Legacy of Snake Milkers and Herpetologists
(Photo by Michael Masciantonio)
Fear of snakes is one of the most common phobias in the world even though many people have only seen pictures and have never encountered a live snake. The fear seems to be born within us, a survival skill.
Some people, however, have learned to get past this fear and build their career out of working with snakes, doing something so deadly that most people would run the opposite direction. These people are called “snake milkers,” because the process of removing the venom from a snake’s fang is called “milking.” Snake milkers intentionally help snakes express venom so that the venom can be used to help people.

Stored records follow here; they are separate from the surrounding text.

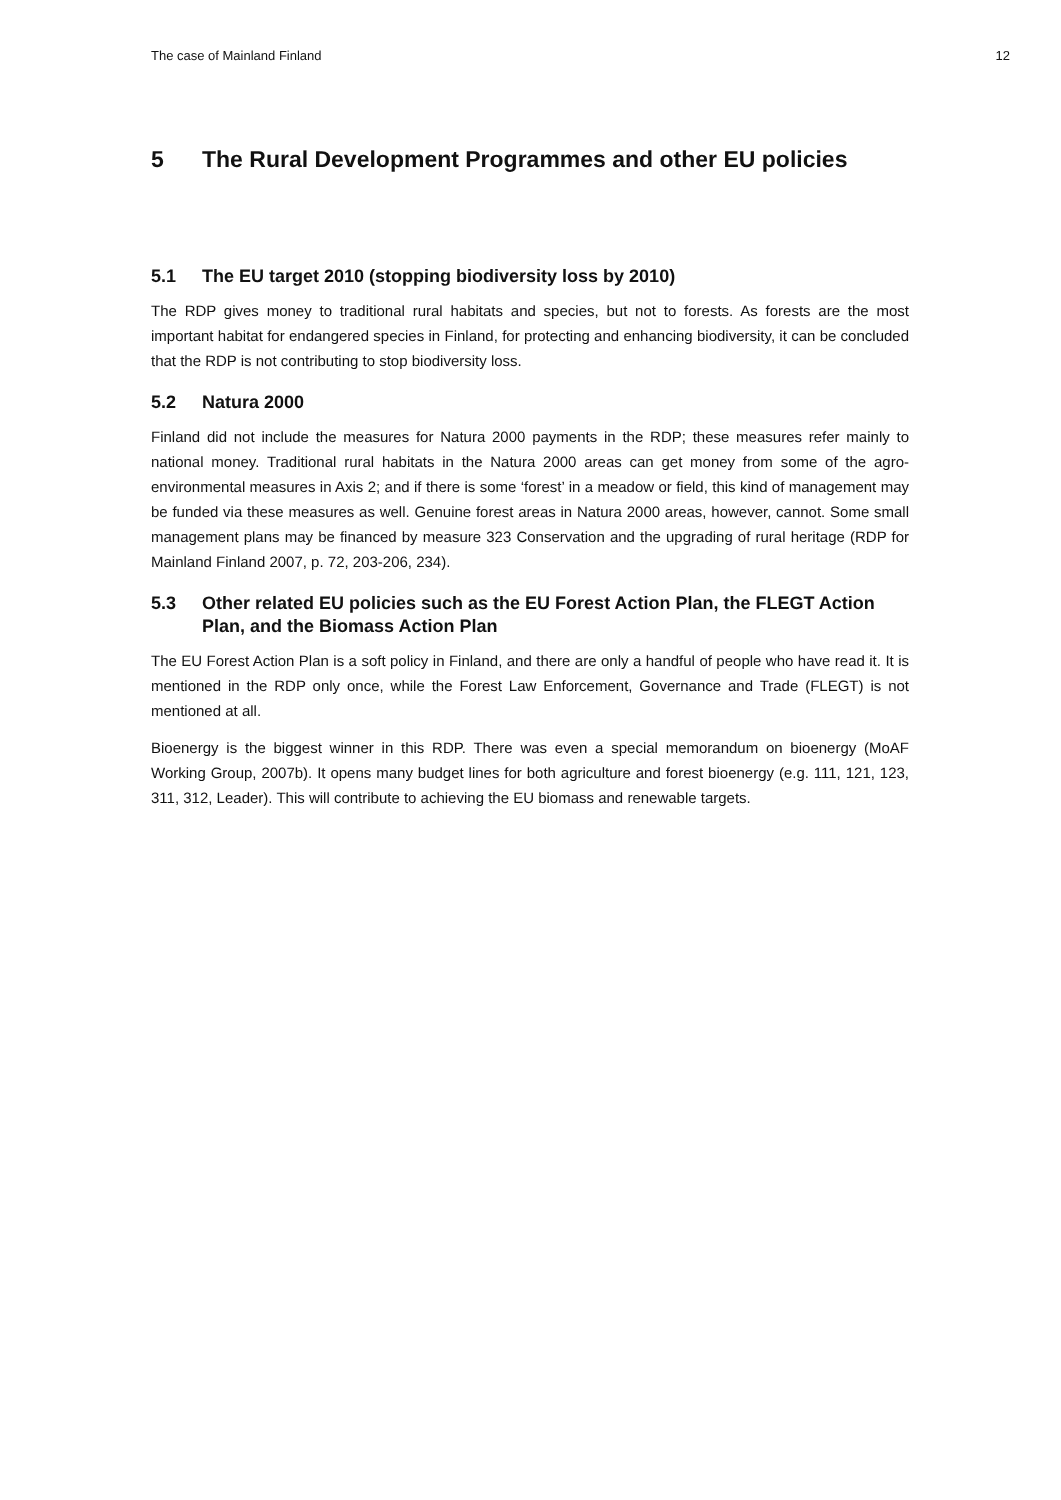The case of Mainland Finland 12
5 The Rural Development Programmes and other EU policies
5.1 The EU target 2010 (stopping biodiversity loss by 2010)
The RDP gives money to traditional rural habitats and species, but not to forests. As forests are the most important habitat for endangered species in Finland, for protecting and enhancing biodiversity, it can be concluded that the RDP is not contributing to stop biodiversity loss.
5.2 Natura 2000
Finland did not include the measures for Natura 2000 payments in the RDP; these measures refer mainly to national money. Traditional rural habitats in the Natura 2000 areas can get money from some of the agro-environmental measures in Axis 2; and if there is some ‘forest’ in a meadow or field, this kind of management may be funded via these measures as well. Genuine forest areas in Natura 2000 areas, however, cannot. Some small management plans may be financed by measure 323 Conservation and the upgrading of rural heritage (RDP for Mainland Finland 2007, p. 72, 203-206, 234).
5.3 Other related EU policies such as the EU Forest Action Plan, the FLEGT Action Plan, and the Biomass Action Plan
The EU Forest Action Plan is a soft policy in Finland, and there are only a handful of people who have read it. It is mentioned in the RDP only once, while the Forest Law Enforcement, Governance and Trade (FLEGT) is not mentioned at all.
Bioenergy is the biggest winner in this RDP. There was even a special memorandum on bioenergy (MoAF Working Group, 2007b). It opens many budget lines for both agriculture and forest bioenergy (e.g. 111, 121, 123, 311, 312, Leader). This will contribute to achieving the EU biomass and renewable targets.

Snake milkers remove snake venom by getting the snake to bite its fangs into a latex covered jar and manually assisting the snake to express the venom. Sometimes, the milkers use an electric shock, which has the same effect.
The venom is then shipped to a laboratory where it is usually freeze dried. The milked snake venom is used to make anti-venom so that people who are bitten by a poisonous snake can be given an antidote. Anti-venom is made by injecting the venom in a diluted form into a cow, goat, sheep, or rabbit so that the animal produces antibodies to the poison. Then, the animal’s blood is used to produce the antidote.
Other medicines now use snake venom to treat excessive bleeding and strokes, as well as for anti-aging creams. Snake venom is believed to have potential for treating neurological diseases such as Parkinson’s and Alzheimer’s, as well as has been considered as a possible treatment for breast cancer and leukemia.
People who milk snakes usually need a degree in herpetology (the study of reptiles), chemistry, or biology. They work in a laboratory with hundreds of snakes and are usually responsible for breeding them. Herpetologists and snake milkers need to make sure the snake is healthy enough to be milked, and they work with strict regulations to ensure they use the safest method possible for extraction. The Natural Toxic Research Center at Texas A & M is one of the best-known herpetology facilities in the world.
Snake milking involves pressing a snake’s fangs through a piece of latex to release the venom. (Photo by Walter aka WalterPro4755)
Many snake milkers suffer snakebites. An employee of the Kentucky Reptile Zoo, Jim Harrison has been bitten eighteen times by the poisonous snakes he milks for the zoo. The zoo ships the venom to laboratories to be made into medicines. He has lost some of his fingers, or parts of them, to the bites. But, the injuries haven’t fazed him. Harrison was featured on the television show Fatal Attractions, selling his story to help pay for the medical costs to recover from the bites.
In 2011, the famous snake milker, Bill Haast, passed away at 100 years old. He was the director of the Miami Serpentarium Laboratories in Punta Gorda, Florida. Haast was bitten over 173 times and got in the habit of injecting himself with a mixture of venom every day, believing that the injection provided immunity to the bites. He was generally very healthy and gave the injections credit for his long life. He often donated blood because of the antibodies that helped snakebite victims.
Today, as summer kicks off and we spend time making memories with family and friends outdoors hiking, biking, camping, or just enjoying the sunshine, let’s take a moment to stop and remember a group of people who help keep us safe in an emergency. Snake milkers – people who harvest snake venom for medical use – may not get a lot of attention, but they leave their legacy in the lives of every person they help save.